Characterization of CSF tryptophan metabolites in South African children with tuberculous meningitis.

OBJECTIVES: Tuberculous meningitis (TBM), a severe form of tuberculosis, remains difficult to diagnose and is fatal if left untreated. Children are particularly vulnerable to the disease due to their immature immune systems. Often, diagnosis is delayed by nonspecific symptoms, leading to a more advanced stage of disease at presentation. Tryptophan metabolism has been linked to disease severity in adult TBM; however, its role in children remains largely unexplored. This study investigates cerebrospinal fluid (CSF) tryptophan metabolism, both the serotonin and kynurenine pathways, in paediatric TBM.

METHODS: We used liquid chromatography-tandem mass spectrometry to measure tryptophan and the metabolites of the tryptophan-kynurenine/serotonin pathways in a total of 130 CSF samples - TBM (n = 51), non-meningitis controls (NMC; n = 49) and viral meningitis (VM; n = 30). We further correlated the metabolites with CSF and magnetic resonance imaging (MRI) parameters.

RESULTS: CSF tryptophan levels were reduced in both TBM and VM compared to NMC, and the differences were statistically significant (NMC vs TBM, P < 0.001; NMC vs VM, P < 0.001). However, TBM and VM showed no significant differences (TBM vs VM, P > 0.05). Furthermore, tryptophan showed a moderate negative correlation with CSF lymphocyte count (r = -0.5). Quinolinic acid was the most elevated metabolite in TBM, distinguishing it from VM and NMC, with areas under the curve (AUCs) of 0.736 (95% confidence interval [CI]: 0.617-0.844) and 0.804 (95% CI: 0.716-0.887), respectively. Quinolinic acid also correlated positively with both basal enhancement (r = 0.51) and hydrocephalus (r = 0.58).

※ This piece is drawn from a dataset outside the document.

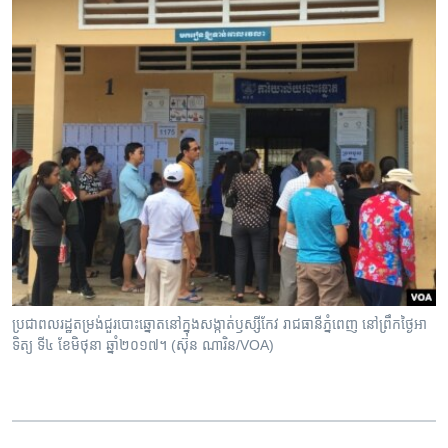
ប្រជាពលរដ្ឋ​តម្រង់​ជួរ​បោះឆ្នោត​នៅ​ក្នុង​សង្កាត់​ឫស្សីកែវ រាជធានី​ភ្នំពេញ នៅ​ព្រឹកថ្ងៃអា
ទិត្យ ទី៤ ខែមិថុនា ឆ្នាំ២០១៧។ (ស៊ុន ណារិន/VOA)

CONCLUSION: CSF tryptophan depletion occurs in both TBM and VM, reflecting the activation of indoleamine-2,3-dioxygenase as a common immune response, and is therefore not disease-specific. However, elevated downstream kynurenine metabolites indicate greater pathway activation in TBM. Quinolinic acid could serve as a potential marker for TBM; its correlation with basal enhancement and hydrocephalus, key features of TBM, further suggests its specificity to TBM.